Kroger’s argument with respect to the sixth cause of action is equally unavailing. Here, Kroger argues that this claim is based on alleged violation of Business & Professions Code section 12024.6 “under which ‘[n]o person, firm, corporation, or association shall advertise, solicit, or represent by any means, a product for sale or purchase if it is intended to entice a consumer into a transaction different from that originally represented.’ ” (Demurrer, p. 13.) According to Kroger, “[t]his claim is inconsistent with federal standards, because a consumer may be ‘entice[d]’ by a product that meets all of the above-described federal requirements.” (Id., at p. 14.) Again, the People have alleged that the calorie count in the FDA panel was falsely represented. This cause of action is not preempted just because a violation of section 12024.6 could, in some instance, be found in the absence of a FDCA violation. The demurrer to the sixth cause of action is therefore overruled.

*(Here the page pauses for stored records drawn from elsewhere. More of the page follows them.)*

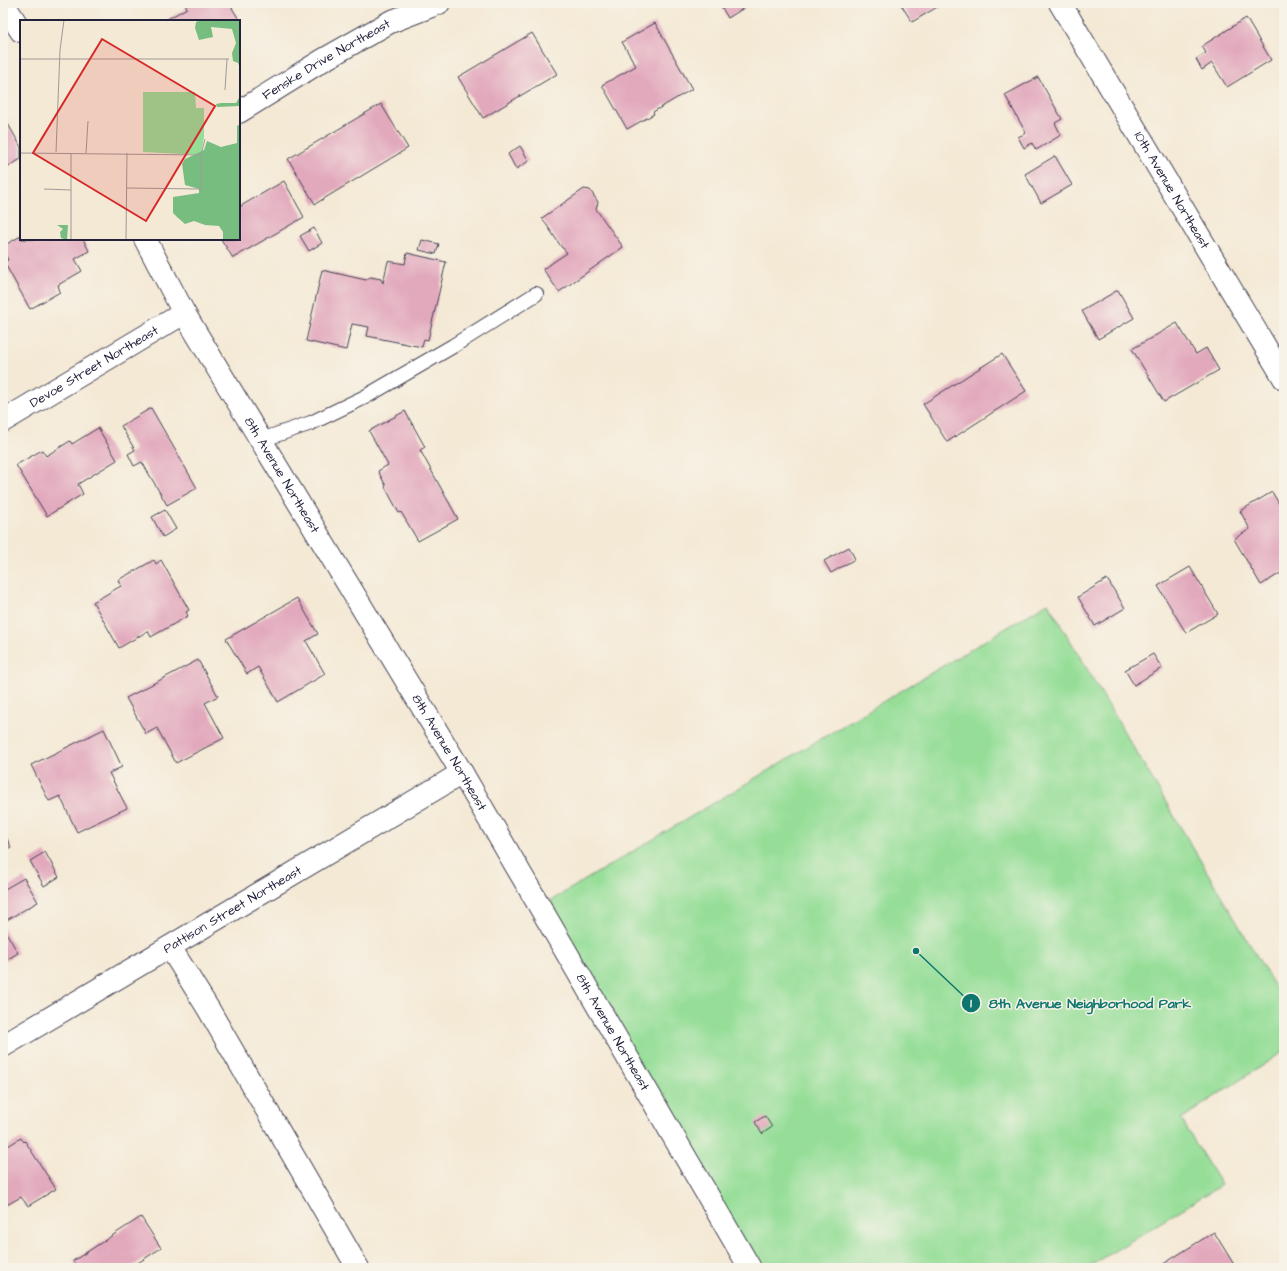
<svg xmlns="http://www.w3.org/2000/svg" width="1287" height="1271" viewBox="0 0 1287 1271" font-family="'Architects Daughter',sans-serif">
<rect width="100%" height="100%" fill="#f7f3e8"/>
<filter id="ink" filterUnits="userSpaceOnUse"><feTurbulence type="fractalNoise" baseFrequency=".025" numOctaves="2"/><feDisplacementMap in="SourceGraphic" scale="8" xChannelSelector="R" yChannelSelector="G"/><feConvolveMatrix kernelMatrix="1 2 1 2 8 2 1 2 1" color-interpolation-filters="sRGB"/></filter>
<filter id="wash" filterUnits="userSpaceOnUse"><feTurbulence type="fractalNoise" baseFrequency=".012" numOctaves="4" result="noise"/><feDisplacementMap in="SourceGraphic" scale="16" xChannelSelector="R" yChannelSelector="G"/><feGaussianBlur stdDeviation="0.9" result="paint"/><feColorMatrix in="noise" values="0 0 0 0 0 0 0 0 0 0 0 0 0 0 0 0 0 1.4 0 .05"/><feComposite in="paint" operator="in"/></filter>
<g filter="url(#wash)">
<rect width="100%" height="100%" fill="#f4e9d5"/>
<path fill="#96de98" stroke="#5c806a" d="M1048,603l236,399v49l-103,68 40,66 -134,83h-339l-198,-367z"/>
<g id="blocks">
<path fill="#e2a9bd" d="M184,3h45l11,18h-76l23,-13z
M719,3h33l-24,15z
M900,3h44l-32,19z
M1246,18l25,42 -44,27 -15,-24 -10,7 -6,-11 10,-6 -4,-7z
M655,23l37,66 -39,23 1,2 -27,15 -25,-44 34,-19 -14,-24z
M532,33l25,41 -74,44 -25,-41z
M1038,77l24,42 -7,4 6,12 -25,15 -4,-7 -8,5 -6,-11 8,-4 -21,-38z
M381,104l27,44 -93,56 -27,-45z
M8,124l13,23v12l-18,10v-42z
M520,146l9,15 -13,8 -8,-15z
M1055,156l17,29 -31,18 -16,-29z
M284,181l20,36 -71,41 -12,-19h18v-32z
M584,189l6,1 8,12 -2,7 27,38 -64,45 -16,-23 24,-16 -4,-5h-1l-20,-30z
M314,228l8,15 -13,8 -9,-15z
M21,236v3h62l6,12 -14,8 7,12 -24,14 2,7 -30,17 -26,-47 4,-2 -5,-10v-4z
M422,240l17,4 -3,10 -17,-4z
M407,253l39,9 -18,78 -4,-1 -2,8 -55,-11 2,-9 -17,-3 -6,26 -40,-9 16,-71 44,10 4,-3 11,2 2,4 5,-22 17,3z
M1118,290l16,28 -36,21 -16,-28z
M1177,323l19,31 10,-6 13,22 -55,32 -32,-53z
M1002,354l24,37 -79,51 -24,-38z
M151,408l46,80 -30,17 -25,-43 -8,4 -6,-12 7,-4 -14,-24z
M405,411l20,36 -5,3 38,69 -40,22 -17,-29 -2,1 -14,-26 1,-1 -8,-15 10,-6 -19,-34z
M98,428l19,32 -39,24 5,10 -36,22 -31,-51 26,-15 4,6 24,-15 2,3z
M1272,492l12,20v59l-23,14 -27,-46 16,-10 -10,-18z
M165,510l11,19 -13,8 -11,-20z
M849,547l6,12 -24,14 -7,-12z
M154,560l2,4 5,-4 28,50 -3,2 2,4 -37,21 -3,-6 -29,17 -26,-46 28,-16 -3,-6z
M1190,567l28,47 -32,19 -28,-47z
M1107,579l18,29 -30,18 -17,-29z
M297,598l21,36 -12,7 19,33 -47,28 -20,-35 -11,7 -21,-35z
M1153,654l9,14 -28,17 -9,-15z
M198,660l20,36 -13,7 19,35 -48,25 -19,-35 -11,6 -20,-36z
M104,729l18,38 -13,6 18,35 -50,24 -17,-36 -11,5 -18,-36z
M5,835l6,12 -8,4v-14z
M45,852l14,25 -15,9 -14,-25z
M24,878l14,24 -35,20v-32z
M3,927l15,26 -15,9z
M765,1116l7,11 -10,7 -7,-12z
M21,1138l3,4 1,-1 31,48 -28,17 -7,-9 -18,10v-58z
M141,1217l20,31 -31,20h-53l-4,-7z
M1214,1232l22,36h-79z"/>
</g>
</g>
<g filter="url(#ink)">
<use href="#blocks" fill-opacity="0" stroke="#424052" stroke-width="1"/>
<g fill="none" stroke-linecap="round" stroke-linejoin="round">
<defs>
<path id="service" d="M261,440l50,-17 54,-26 88,-51 83,-52"/>
<g id="minor">
<path d="M3,3l18,28"/>
<path id="s1" d="M1060,3l224,375"/>
<path id="s2" d="M239,112l84,-52 67,-38 49,-19"/>
<path id="s3" d="M145,239l39,74 278,460 288,495"/>
<path id="s4" d="M3,421l181,-108"/>
<path d="M170,947l39,63 149,258"/>
<path id="s5" d="M3,1046l459,-273"/>
</g>
</defs>
<use href="#service" stroke="#424052" stroke-width="16"/>
<use href="#minor" stroke="#424052" stroke-width="24"/>
<use href="#service" stroke="#fff" stroke-width="14"/>
<use href="#minor" stroke="#fff" stroke-width="22"/>
</g>
</g>
<g text-anchor="middle" dominant-baseline="central" stroke-width="3" stroke-linejoin="round" paint-order="stroke">
<g font-size="13" fill="#22223b" stroke="#f7f3e8">
<text stroke="none"><textPath href="#s2" startOffset="102">Fenske Drive Northeast</textPath></text>
<text stroke="none"><textPath href="#s1" startOffset="218">10th Avenue Northeast</textPath></text>
<text stroke="none"><textPath href="#s4" startOffset="106">Devoe Street Northeast</textPath></text>
<text stroke="none"><textPath href="#s3" startOffset="273">8th Avenue Northeast</textPath></text>
<text stroke="none"><textPath href="#s3" startOffset="597">8th Avenue Northeast</textPath></text>
<text stroke="none"><textPath href="#s5" startOffset="267">Pattison Street Northeast</textPath></text>
<text stroke="none"><textPath href="#s3" startOffset="921">8th Avenue Northeast</textPath></text>
</g>
</g>
<g transform="translate(20 20)">
<rect width="220" height="220" fill="#f4e9d5"/>
<path d="M123,72h52l1,16h8v29l-3,18 -58,-3z" fill="#96de98"/>
<path d="M180,0h40v48l-2,-5 -5,-2 -1,-8 4,-10 -4,-14 -21,-2 2,10 -14,3 -4,-12 1,-6zM220,76v10l-23,1 -1,-3 5,-1h15zM220,104v116h-17v-8l-4,-6 -14,-1 -11,-4 -9,3 -8,-7 -4,-4v-16l26,-4v-4l-14,-4 -3,-21 3,-5 19,-9 3,-9 14,6 16,-4v-17zM37,205h11l-1,15 -6,-2 -1,-6 3,-3z" fill="#78bd80"/>
<path fill="none" stroke="#a09997" stroke-width="1" d="M0,39h209M205,70l2,-31M36,132l4,-102 4,-30M0,133l181,2 4,-16M66,133l2,-32M107,168l74,1v-34M24,169l27,1M51,220v-87M106,220l1,-87"/>
<path fill="#d62828" fill-opacity="0.15" stroke="#d62828" stroke-width="2" d="M82,19l113,67 -69,115 -113,-68z"/>
<rect width="220" height="220" fill="none" stroke="#22223b" stroke-width="2"/>
</g>
<path fill="none" stroke="#0f766e" stroke-width="1.5" d="M916 951L971 1003"/>
<g fill="#0f766e" stroke="#f7f3e8" stroke-width="1.5">
<circle cx="916" cy="951" r="4"/>
<circle cx="971" cy="1003" r="10"/>
</g>
<g font-size="12" text-anchor="middle" font-weight="bold" fill="#fff">
<text x="971" y="1007">1</text>
</g>
<g font-size="14" text-anchor="middle" font-weight="bold" fill="#0f766e" stroke="#f7f3e8" stroke-width="3" stroke-linejoin="round" paint-order="stroke">
<text x="1090" y="1008">8th Avenue Neighborhood Park</text>
</g>
<rect width="1287" height="1271" fill="none" stroke="#f7f3e8" stroke-width="16"/>
</svg>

With respect to the eighth cause of action, Koger argues that the People fail to plead facts necessary to sustain a non-preempted Sherman Law claim. (Demurrer, p. 15.) This argument fails because, as shown above, the People have alleged that Kroger misrepresented the true calorie count in the FDA panel, and the manner in which it did so. (SAC, ¶ 18.) This is sufficient for purposes of California’s pleading standards. Accordingly, the demurrer to the eighth cause of action is also overruled.